North Korean diplomats resist order to send children back home

Joong Ang Daily
Chang Se-jeong and Ser Myo-ja
4/4/2007

An order from Pyongyang directing North Korean diplomats in overseas posts to send their children back home has been met with defiance, sources in Beijing said yesterday. Pyongyang has extended the deadline for sending the children home until the end of this month in the face of the diplomats’ reluctance to obey.

On March 6, the JoongAng Ilbo reported that the communist Workers’ Party of North Korea had issued the order in February, but no explanation was provided. Under the order, children over the age of five were to go back to the North by the end of March.

A businessman in Beijing who has extensive contacts with North Korea said yesterday that the deadline has been extended because diplomats are demanding more time to complete paperwork for the forced homecomings.

In fact, they appear to be trying to resist. “Some are trying their best to make their kids an exception by using personal ties, and others are trying to delay the return as much as possible,” the businessman said.

Another source in Beijing said “diplomats were feeling insecure that their children may not be able to leave the country ever again after going back.”

About 3,000 children of North Korean diplomats in 50 countries are affected by the order.

Yonhap News Agency also reported the rare challenge by the diplomats to their dictatorial regime. “North Korea has reportedly dispatched Kim Chang-kyu, a vice foreign minister, to China, where such resistance has been most visible, to survey actual conditions and sentiments of its diplomats there,” Yonhap reported.

* _Dataset extract_
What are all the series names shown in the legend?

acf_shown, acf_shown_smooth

* _To do_
Return the part of the North Korean diplomats article that begins at the words "Joong Ang Daily" and ends after the words "reluctance to obey.", copied word for word. Rely only on the text to do this.

* _Answer to the exercise_
Joong Ang Daily
Chang Se-jeong and Ser Myo-ja
4/4/2007

An order from Pyongyang directing North Korean diplomats in overseas posts to send their children back home has been met with defiance, sources in Beijing said yesterday. Pyongyang has extended the deadline for sending the children home until the end of this month in the face of the diplomats’ reluctance to obey.